My year in Spain left me richer as a person in many ways (except the part where it made me poorer, which was in my bank account). One key lesson: When it comes to alcohol, quit being such a snob.
Lesson 1: Mixing soda pop in your wine is A-OK.
Spaniards love to drink red wine mixed with lemon fanta. It’s called “tinto de verano,” or “red (wine) of summer” which sounds much better than “wine spritzer.”
This makes perfect sense. Spain is mostly a warm-weather country; Spain is a country that produces an abundance of red wine; red wine is not at all refreshing on hot days. You can fix this by making sangria, but who has the time? Just mix half lemon Fanta and half wine into a bottle, and go drink in the park. Problem solved.
This was a big switch for me, as I always thought wine spritzers were tacky. I think I got this idea from watching sitcoms in the ’90s, when I was too young to know what a “wine spritzer” was, but knew that shows like “Just Shoot Me” had a low opinion of them.
Spain broke me of that habit, and for that I am grateful. Now on a hot day, I pour out some cheap red, toss in a few ice cubes, and mix in some Sprite (it’s hard to find lemon fanta in the states).
You should try it. It’s delicious.
#2: Sometimes, crappy lager is the best possible thing.
Spaniards also love light beers. It comes as a surprise when you first show up in Spain, but very few people are drinking wines in those outdoor cafes in Madrid — they’re drinking Mahou, the local lager. I didn’t understand this at all, until it got really hot out in the late spring. Suddenly, Mahou was all I wanted. I was compelled to drink it. Couldn’t get enough of it. Every Mediterranean country has its own crappy lager, and in every place I visited on a hot day, that’s what I ordered and gratefully drank.

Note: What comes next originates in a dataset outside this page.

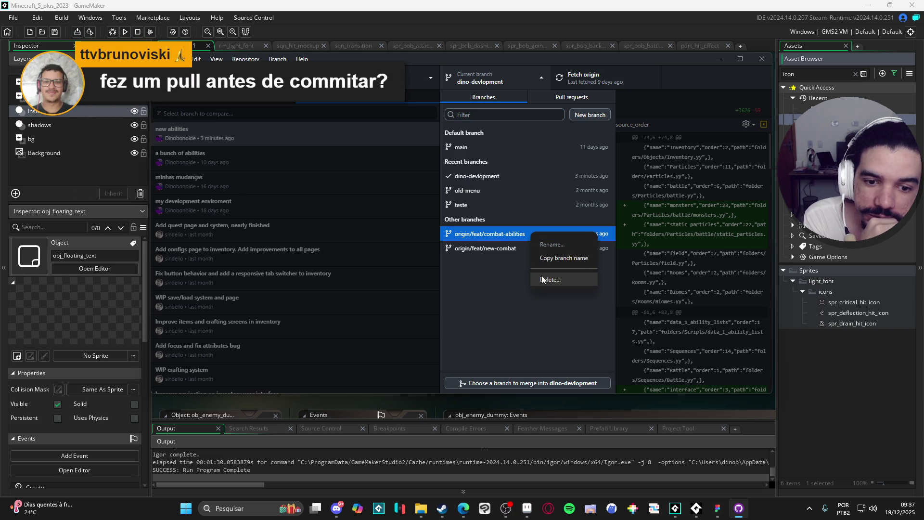
click(501, 260)
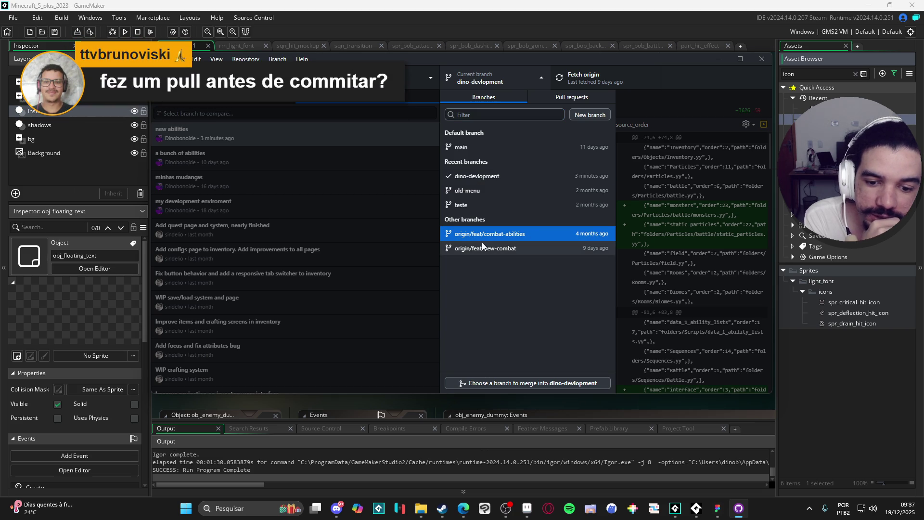
right_click(484, 233)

#3. That soda/wine thing? It doesn’t work with Coke.
Another classic wine drink from Spain is the kalimotxo (pronounced “calimocho”). It’s Basque — note the “tx” in the word, which is just a super Basque way to spell something — and it’s half cheap red wine, half Coke. I really like Basque country and the Basque people I had occasion to interact with, but this booze is not for me. It tastes like Coke’s evil twin. Like, it looks like coke, but tastes vaguely sinister. The Coke flavor actually enhances the taste of the alcohol in the wine, somehow.
#4. When possible, add fruit to your alcohol.
I now do this with my gin & tonics. Chop up ripe fruit and let it hang out in there. This isn’t strictly a Spanish thing (sangria notwithstanding), but I picked up the habit there and now love it.